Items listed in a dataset
- Opening Delimiter -

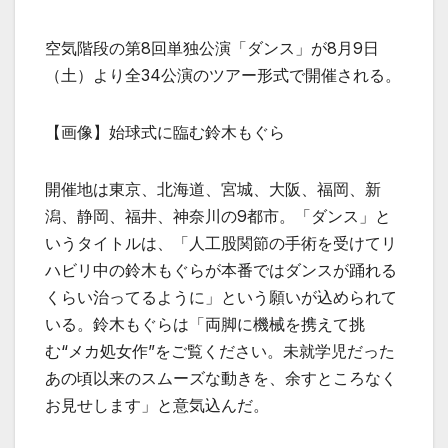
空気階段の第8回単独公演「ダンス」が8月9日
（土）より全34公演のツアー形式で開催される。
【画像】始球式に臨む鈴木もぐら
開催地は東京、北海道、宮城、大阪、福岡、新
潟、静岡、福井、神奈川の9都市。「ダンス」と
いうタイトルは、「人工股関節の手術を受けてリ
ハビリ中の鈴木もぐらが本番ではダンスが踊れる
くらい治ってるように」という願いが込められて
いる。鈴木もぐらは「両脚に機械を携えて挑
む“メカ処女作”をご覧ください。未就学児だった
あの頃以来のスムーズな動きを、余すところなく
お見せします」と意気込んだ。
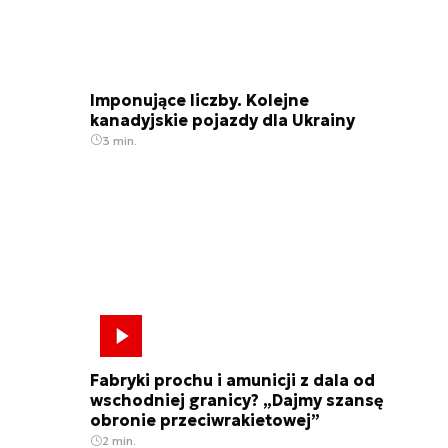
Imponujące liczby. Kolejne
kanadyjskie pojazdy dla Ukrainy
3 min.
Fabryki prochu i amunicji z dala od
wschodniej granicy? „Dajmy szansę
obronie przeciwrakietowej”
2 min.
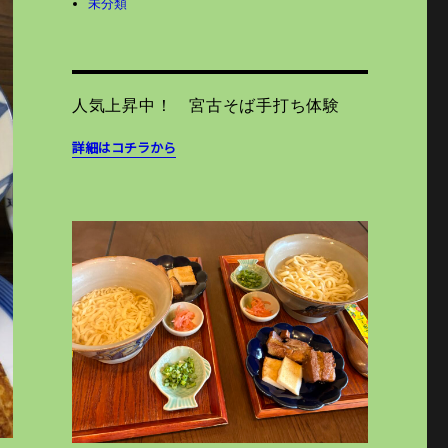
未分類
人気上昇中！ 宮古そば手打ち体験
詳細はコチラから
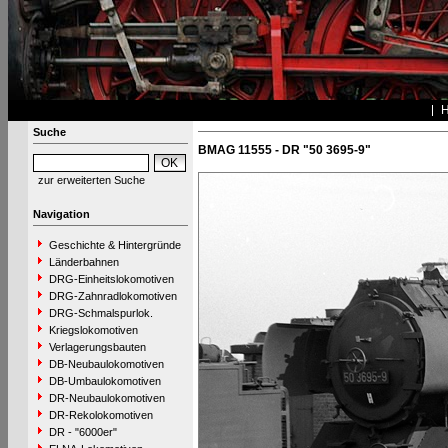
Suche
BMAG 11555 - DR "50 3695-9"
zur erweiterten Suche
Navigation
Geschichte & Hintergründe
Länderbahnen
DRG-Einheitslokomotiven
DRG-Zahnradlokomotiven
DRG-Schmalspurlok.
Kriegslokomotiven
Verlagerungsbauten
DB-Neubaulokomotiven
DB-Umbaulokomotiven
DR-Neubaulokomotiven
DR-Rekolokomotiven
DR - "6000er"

- Closing Delimiter -
- Opening Delimiter -

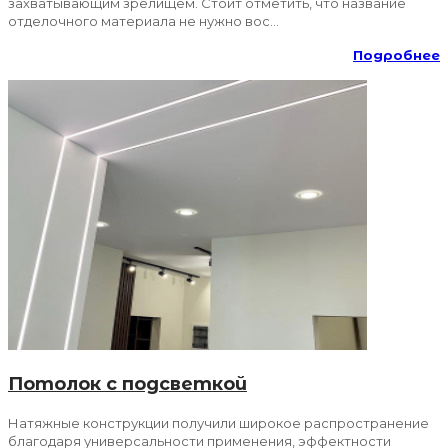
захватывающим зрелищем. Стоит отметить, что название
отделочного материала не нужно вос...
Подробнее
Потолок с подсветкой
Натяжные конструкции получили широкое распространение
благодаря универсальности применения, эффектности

- Closing Delimiter -

- WHAT IS EXPECTED -
Please give an exact copy of the lines above, beginning with the line containing "Натяжные конструкции получили" and running through the line containing "благодаря универсальности применения, эффектности", and of no other lines.

- TASK RESULT -
Натяжные конструкции получили широкое распространение
благодаря универсальности применения, эффектности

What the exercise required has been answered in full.